Start of Reading passage
# Another Tarn-X Triumph



## rustjunkie (Sep 22, 2014)

Don't think I would have thought of this if Marty hadn't mentioned it. This badge:














less than 1 minute in a glass of Tarn-X, light rubbing with fingers, rinse:













not bad!


----------



## Nickinator (Sep 22, 2014)

Wow, that looks great! Who knew...

Darcie


----------



## scrubbinrims (Sep 22, 2014)

Nice job and I might try that myself to get the same results, but did you just use your fingers for the rubbing or was there a thumb involved?
Chris


----------



## rollfaster (Sep 22, 2014)

*Wow!*

That's one hell of a difference. Nice.


----------



## vincev (Sep 22, 2014)

wow,thanks for the info.


----------



## bikiba (Sep 23, 2014)

That is amazing! 

Sent from my Nexus 7 using Tapatalk 2


----------



## bike (Sep 23, 2014)

*As a kid would go to the coin shop and buy cheap early pennies*

tARNEX SHINE- then worth less than the ~50c  paid!  once licked a bunch of stamps and put in alubum- hinge? what is a hinge?


----------



## bikiba (Sep 23, 2014)

a lot of people are Tarn-X haters
http://www.amazon.com/Tarn-X-TX-6-Tarnish-Remover-12-Ounce/dp/B000VPEA4Q


----------



## Dale Alan (Sep 23, 2014)
End of Reading passage
Start of Information supplied
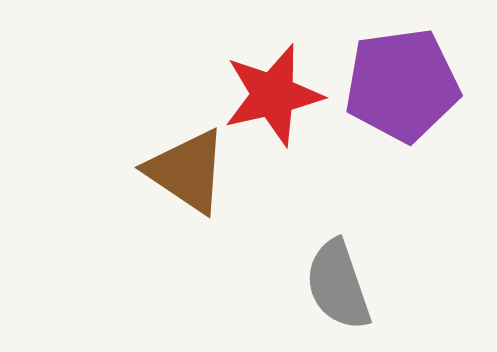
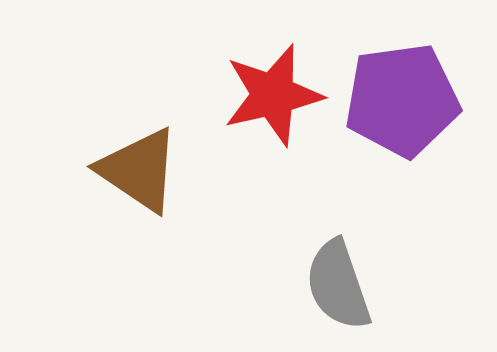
purple pentagon: moved 15 px down
brown triangle: moved 48 px left, 1 px up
End of Information supplied
Written instruction.
Carry on the forum thread about cleaning a badge with Tarn-X, starting right after its final line.

Output for this exercise.
I had no clue,thanks for a great tip. That is quite a difference in a very short amount of time.


----------



## rustystone2112 (Oct 7, 2014)

*tarn-x tips*

many early bike light had silver plated reflectors tarn-x makes them near new again


----------



## Duck (Oct 8, 2014)

That's AWESOME!


----------



## CWCMAN (Oct 11, 2014)

*Use with Caution*

I recently bought some Tarn-X and used it on a Rollfast badge as well. The labeling said that it is not intended for brass or painted surfaces. It cleaned the badge pretty good but it also started to strip off the painted red surface of the badge.


----------



## rustjunkie (Oct 11, 2014)

CWCMAN said:


> I recently bought some Tarn-X and used it on a Rollfast badge as well. The labeling said that it is not intended for brass or painted surfaces. It cleaned the badge pretty good but it also started to strip off the painted red surface of the badge.





Yes indeed: use with caution. How long did you leave it on/in, and what did you use to wipe/clean it?


----------



## CWCMAN (Oct 11, 2014)

I used a cotton swab dabbed in the Tarn-X. Maybe I was a bit to aggressive around the painted areas but it didn't take much to remove the paint.


----------



## Gearhead (Oct 17, 2014)

Great tip. I'll be trying it very carefully on some of my parts.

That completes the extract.